Thanks for understanding it may be a little different in the US and elsewhere.
AFAIK, the Constitution in most Latin American countries does not touch the subject of weapons, in the same way it does not detail say in vitro fertilization regulations. It has overall patterns, AFAIK, that can be applied.
Moreover, we have been at war either with ourselves or someone else since…before becoming nations. Have I told you about our generala who sank a whole US fleet? Clever woman she was. Last time we defeated the US fighting more or less with the same weapons. Then we were caught in debt and to this day, 60% or more of GDP goes to pay the colonial tax, eh external debt. No need for guns no more.

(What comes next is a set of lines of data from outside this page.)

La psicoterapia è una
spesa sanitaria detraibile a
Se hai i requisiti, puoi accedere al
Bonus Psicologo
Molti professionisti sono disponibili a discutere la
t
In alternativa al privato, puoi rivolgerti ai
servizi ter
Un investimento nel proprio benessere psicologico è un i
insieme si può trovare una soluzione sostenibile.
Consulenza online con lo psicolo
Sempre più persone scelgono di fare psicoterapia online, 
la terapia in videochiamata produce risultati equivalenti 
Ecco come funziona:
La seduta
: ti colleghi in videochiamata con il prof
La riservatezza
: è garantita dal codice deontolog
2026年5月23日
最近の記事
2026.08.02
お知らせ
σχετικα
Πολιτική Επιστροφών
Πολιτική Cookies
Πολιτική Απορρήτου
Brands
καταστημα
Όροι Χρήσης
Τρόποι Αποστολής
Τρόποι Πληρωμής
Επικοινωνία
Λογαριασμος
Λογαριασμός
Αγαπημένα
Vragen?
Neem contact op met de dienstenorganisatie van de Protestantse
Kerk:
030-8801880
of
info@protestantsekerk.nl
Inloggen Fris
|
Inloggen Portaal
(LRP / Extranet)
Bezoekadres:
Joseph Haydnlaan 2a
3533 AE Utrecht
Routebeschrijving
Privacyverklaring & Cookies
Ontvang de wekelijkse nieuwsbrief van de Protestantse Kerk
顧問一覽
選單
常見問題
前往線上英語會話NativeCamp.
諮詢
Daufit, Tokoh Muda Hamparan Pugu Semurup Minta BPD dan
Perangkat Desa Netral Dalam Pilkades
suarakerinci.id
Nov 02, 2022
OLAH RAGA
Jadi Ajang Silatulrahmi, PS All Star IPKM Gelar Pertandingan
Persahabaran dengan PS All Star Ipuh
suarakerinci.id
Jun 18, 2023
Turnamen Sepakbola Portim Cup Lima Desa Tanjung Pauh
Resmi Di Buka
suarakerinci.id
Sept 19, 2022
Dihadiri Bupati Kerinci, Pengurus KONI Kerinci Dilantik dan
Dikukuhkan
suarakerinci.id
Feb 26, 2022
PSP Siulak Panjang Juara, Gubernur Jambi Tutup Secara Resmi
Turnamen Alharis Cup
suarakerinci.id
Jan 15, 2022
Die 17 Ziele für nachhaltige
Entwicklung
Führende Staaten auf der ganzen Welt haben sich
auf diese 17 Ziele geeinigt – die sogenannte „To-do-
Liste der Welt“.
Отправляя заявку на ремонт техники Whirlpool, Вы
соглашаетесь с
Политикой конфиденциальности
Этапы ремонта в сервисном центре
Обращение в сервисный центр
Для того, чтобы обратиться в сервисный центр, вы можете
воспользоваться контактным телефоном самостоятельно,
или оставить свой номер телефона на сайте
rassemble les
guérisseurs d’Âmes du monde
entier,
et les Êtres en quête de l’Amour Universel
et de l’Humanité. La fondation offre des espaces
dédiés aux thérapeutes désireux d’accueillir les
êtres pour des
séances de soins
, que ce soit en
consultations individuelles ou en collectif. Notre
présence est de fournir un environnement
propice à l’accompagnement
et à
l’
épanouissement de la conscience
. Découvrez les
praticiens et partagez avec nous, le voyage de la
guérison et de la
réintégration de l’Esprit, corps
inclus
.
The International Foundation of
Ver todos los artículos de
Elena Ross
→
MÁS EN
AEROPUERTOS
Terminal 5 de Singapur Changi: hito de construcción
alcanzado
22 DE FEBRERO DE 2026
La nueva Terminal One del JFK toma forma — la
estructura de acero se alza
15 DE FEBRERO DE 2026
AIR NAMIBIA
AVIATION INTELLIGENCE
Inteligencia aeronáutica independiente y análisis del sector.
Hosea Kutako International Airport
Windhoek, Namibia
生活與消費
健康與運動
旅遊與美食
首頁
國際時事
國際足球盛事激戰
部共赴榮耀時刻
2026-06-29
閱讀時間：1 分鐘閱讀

I come from a line of pacifists. My grandpa, who was a famous skilled hunter, took his rifle and hunting dogs, along with my uncle’s and all male family to the mountains, to avoid fighting in our first civil war. No sense dying for someone else, was his motto. We have tried to follow it.
One of my definite experiences with gun was watching a supreme judge kill a young student who questioned his ethics, which truth be told, were non existent. He never saw a day in jail.He had the patience to leave the country club everyone was at, go home, take and load the gun, come back, pull the trigger. Defense argued being drunk.
And taking about drunk, one of my classmates was killed by a drugged up gringo, who was shooting wildly from his rooftop. We cannot process US citizens, he walked free.
So I do not believe in justice whether by law or guns. There is resolution, but the results vary. My experience is no different from the angry favelas dwellers in Venezuela. Maybe the difference is all they have is anger and an AR15, while I had a dream to study Chinese.